I was recently having a conversation with a friend of mine, and we were talking about the predicament of being self-aware people in this world. She said, “I think when you’re super self aware, it can be harder to stay awake or open to the things you don’t yet know about yourself.” Ever since we had that conversation, I’ve really been carrying that question around. “What do I not yet know about myself?” Because I think self-awareness or self knowledge can become this kind of trap where you think, “I understand myself.” But then that self-understanding hardens you in a way. I’ve become really interested in that. What are the ways that I’m going to surprise myself over the next decade? Or handle things in a different way than I had told myself I always did? There’s this big new biography of Susan Sontag coming out this month and I wrote an essay about it for a magazine down here in the States. Sontag was sort of living out the same psychodramas over and over again in her personal life – I mean, aren’t we all? But I think there was something about the claustrophobic stranglehold that her inner demons had on her, and reading an 800-page biography where you see them playing out over and over again made me think, “God, I wish she had had more of that experience of, ‘What do I not yet know about myself?’” Rather than being in the loop. So, yes – ”What do I not yet know about myself?" is my answer to that question.
It’s a good one, and reminds me – I feel I’ve made it to a place where my artistic practice is aesthetically defined, and that feels good. But when I dwell on it, there’s a big part of me that thinks, “I want to burn that down completely.”
I was just having a different conversation with another friend last night where she was talking about something quite related to that impulse to want to burn it down, about the fact people can be so quick to extol the virtues of self-acceptance, but there’s actually a kind of stasis or a deadening in self-acceptance. And a kind of loss, where we’re always living with the companions of these possible, hypothetical versions of ourselves, and self-acceptance involves almost killing off this possible other self you could be, because you’re just accepting the self that you are. I thought that was so smart and I was like, “Oh right. There’s something about dissatisfaction that is generative and alive.” “Make it scream” obviously comes from the William Carlos Williams review of Walker Evans’s photography. But that may be part of what “make it burn” is suggesting: that idea of perpetual reinvention, always burning something down and building it up again.
There’s a part of your essay about The Division of Perceptual Studies where you mentioned that you’ve become skeptical of knee-jerk skepticism itself. When and how did that happen for you? Because to me, through The Empathy Exams and The Recovery, it often felt like that was a defining characteristic of your work – that willingness to believe despite the odds.

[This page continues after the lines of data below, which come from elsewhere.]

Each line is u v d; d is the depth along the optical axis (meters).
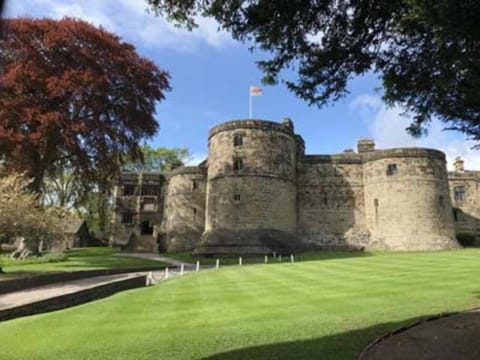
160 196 50.66
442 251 32.41
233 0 6.39
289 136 39.03
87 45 28.25
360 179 40.88
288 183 37.75
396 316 8.78
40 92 26.34
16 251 28.03
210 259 32.22
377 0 6.22
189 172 44.28
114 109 29.66
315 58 7.07
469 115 6.04
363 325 8.11
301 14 6.50
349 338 7.25
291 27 6.66
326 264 22.16
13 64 24.77
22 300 12.67
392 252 34.47
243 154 36.41
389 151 38.81
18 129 25.05
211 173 37.78
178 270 24.86
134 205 50.62
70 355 6.98
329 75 7.25
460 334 7.28
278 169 37.00
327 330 7.82
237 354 6.61
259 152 36.50
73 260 28.62
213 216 36.22
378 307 9.73
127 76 29.62
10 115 24.39
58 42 26.62
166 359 6.55
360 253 33.97
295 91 7.40
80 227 52.97
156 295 13.37
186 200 43.72
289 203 37.47
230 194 35.75
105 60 28.70
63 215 22.42
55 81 25.33
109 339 7.90
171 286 15.68
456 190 46.00
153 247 44.59
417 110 6.71
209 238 34.97
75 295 13.96
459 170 47.94
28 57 26.00
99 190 32.53
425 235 36.19
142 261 29.41
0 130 23.80
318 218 40.34
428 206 36.91
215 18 6.62
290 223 37.22
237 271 20.16
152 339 7.74
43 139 25.77
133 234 46.25
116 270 22.31
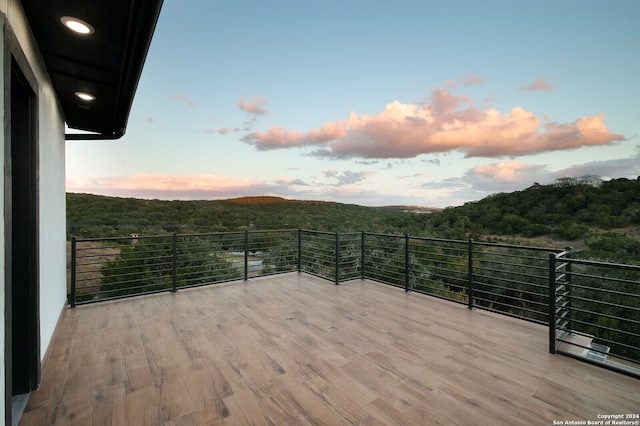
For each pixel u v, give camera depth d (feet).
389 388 7.54
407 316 12.57
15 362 7.31
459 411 6.63
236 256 20.84
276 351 9.53
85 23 6.99
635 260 19.90
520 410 6.66
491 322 11.86
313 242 21.71
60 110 12.62
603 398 7.09
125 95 11.16
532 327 11.34
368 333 10.87
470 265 13.41
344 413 6.60
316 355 9.27
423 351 9.50
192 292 16.03
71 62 8.95
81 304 13.87
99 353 9.39
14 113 7.77
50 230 10.48
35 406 6.84
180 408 6.79
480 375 8.12
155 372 8.30
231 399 7.12
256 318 12.37
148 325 11.62
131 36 7.45
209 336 10.64
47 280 9.79
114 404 6.92
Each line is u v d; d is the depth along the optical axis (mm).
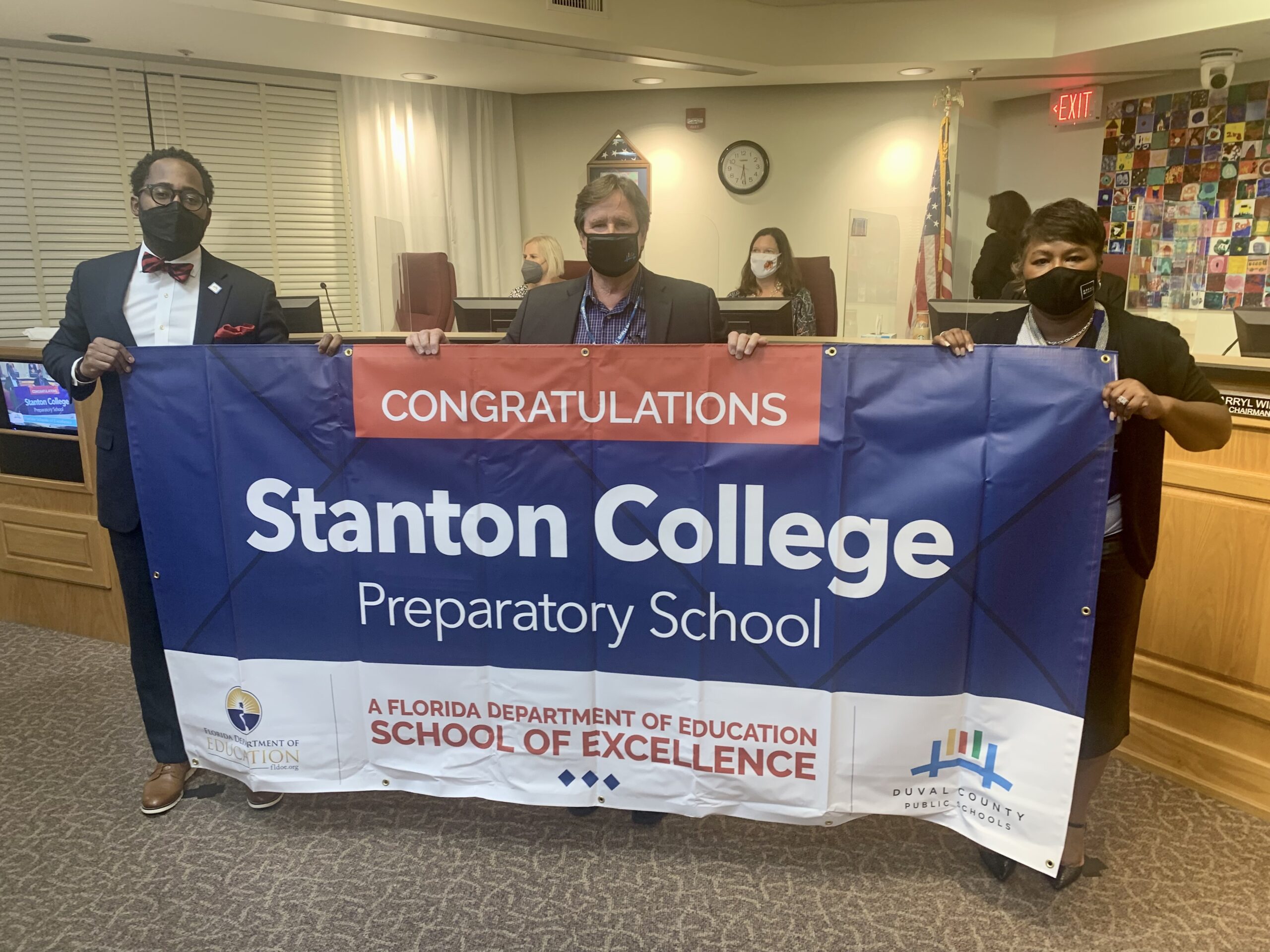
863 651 1617
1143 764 2273
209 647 1843
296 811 2037
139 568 1938
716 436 1604
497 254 6613
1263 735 2061
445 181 6215
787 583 1624
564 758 1776
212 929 1657
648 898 1734
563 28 4621
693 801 1746
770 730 1682
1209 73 4887
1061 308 1587
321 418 1719
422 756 1821
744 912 1693
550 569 1704
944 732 1627
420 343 1659
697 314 2004
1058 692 1545
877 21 5309
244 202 5512
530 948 1603
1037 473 1500
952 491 1538
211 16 4211
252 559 1786
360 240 5945
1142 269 4871
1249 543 2062
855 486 1570
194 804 2072
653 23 4949
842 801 1680
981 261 5359
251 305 1966
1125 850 1908
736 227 6523
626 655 1714
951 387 1519
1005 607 1556
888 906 1709
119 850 1897
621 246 1848
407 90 5941
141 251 1954
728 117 6371
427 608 1756
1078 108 5891
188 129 5238
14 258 4793
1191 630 2178
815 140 6289
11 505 3230
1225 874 1828
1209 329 5258
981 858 1853
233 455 1754
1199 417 1515
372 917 1686
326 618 1789
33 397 3109
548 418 1653
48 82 4766
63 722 2521
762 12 5355
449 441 1688
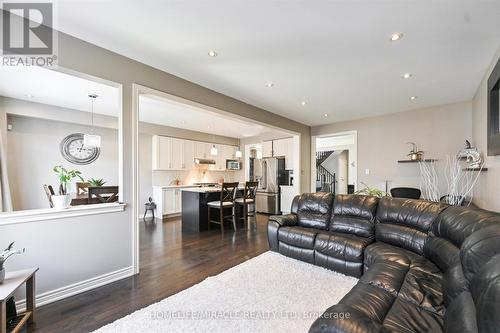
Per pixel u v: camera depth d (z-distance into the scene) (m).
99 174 5.29
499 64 2.23
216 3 1.78
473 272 1.11
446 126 4.25
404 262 1.97
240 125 6.14
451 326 0.99
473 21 1.95
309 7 1.82
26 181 4.38
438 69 2.87
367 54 2.53
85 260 2.24
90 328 1.70
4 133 3.84
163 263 2.91
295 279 2.45
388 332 0.97
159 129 6.05
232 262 2.95
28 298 1.76
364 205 2.93
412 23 2.00
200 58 2.63
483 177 3.11
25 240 1.92
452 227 1.79
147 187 6.21
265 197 6.65
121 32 2.15
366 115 5.09
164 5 1.80
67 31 2.12
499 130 2.52
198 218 4.48
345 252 2.54
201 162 6.82
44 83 3.27
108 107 4.48
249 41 2.31
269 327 1.70
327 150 8.86
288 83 3.34
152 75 2.81
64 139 4.83
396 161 4.81
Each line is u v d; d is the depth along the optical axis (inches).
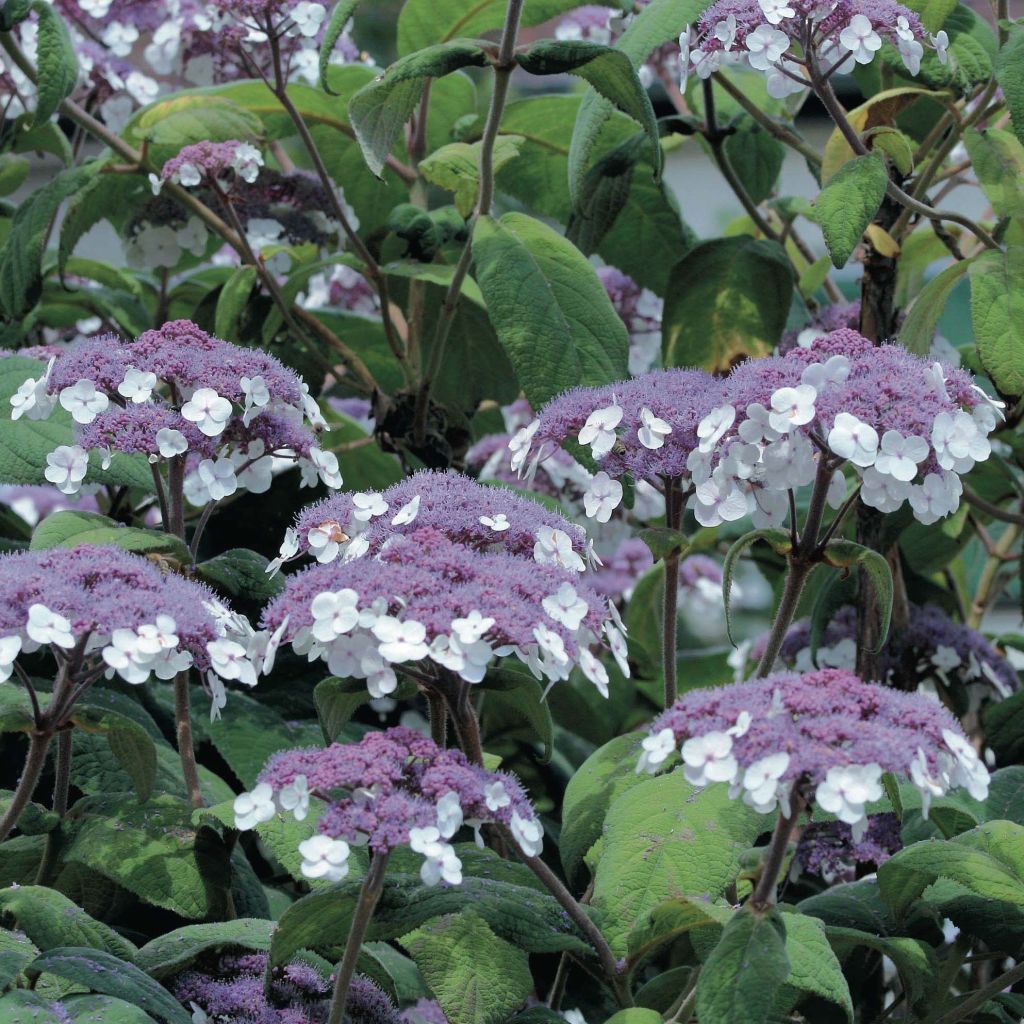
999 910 84.2
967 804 86.9
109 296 111.4
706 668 127.0
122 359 85.7
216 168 100.9
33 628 75.4
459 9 105.0
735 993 72.8
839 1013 89.4
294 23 100.8
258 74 101.8
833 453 80.0
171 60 112.3
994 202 95.0
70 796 95.7
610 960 78.6
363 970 82.4
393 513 80.2
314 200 109.0
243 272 102.9
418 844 72.0
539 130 110.1
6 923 81.1
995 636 104.7
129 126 108.0
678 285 102.1
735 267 101.8
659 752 73.6
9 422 90.1
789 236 113.7
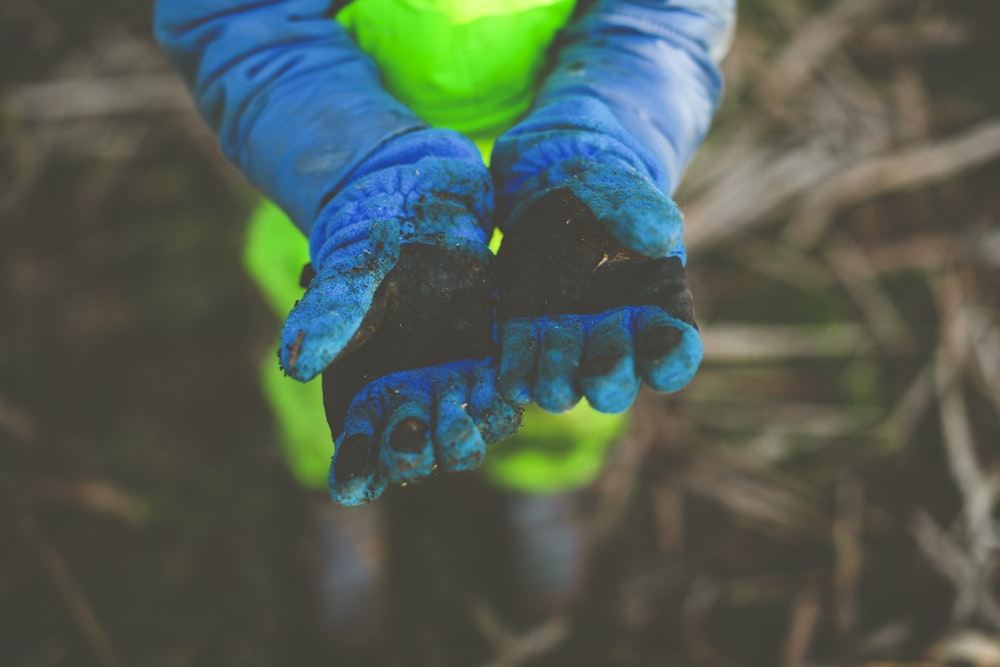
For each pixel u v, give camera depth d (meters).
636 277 0.61
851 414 1.25
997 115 1.43
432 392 0.60
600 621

In some ways, I think I’ve always had the soul of a believer or an embracer or an agnostic. I think that’s where my temperament naturally wants to go. I’m interested in states of curiosity and wonder and enthusiasm. They feel more generative to me. But it’s almost like that natural disposition was submerged for many years in my teens and 20s because I think I just felt too insecure. I felt too vulnerable and too unsure of myself to be an enthusiast or an agnostic or a believer. Certainly, something like cliché, that would be true for. I was too insecure to try to mount a defence of clichés until I had arrived at enough of a sense of self that I could risk being somebody who might stand behind things. So, in a way, I’ve never really thought about this before or articulated it like this before, but I think it’s right or part of the truth, anyway – it’s almost like I had to do a certain amount of work to find a footing or confidence in the world that would allow me to embrace rather than paper over this natural impulse to, rather than dismiss things, think about what was beautiful or meaningful inside of them.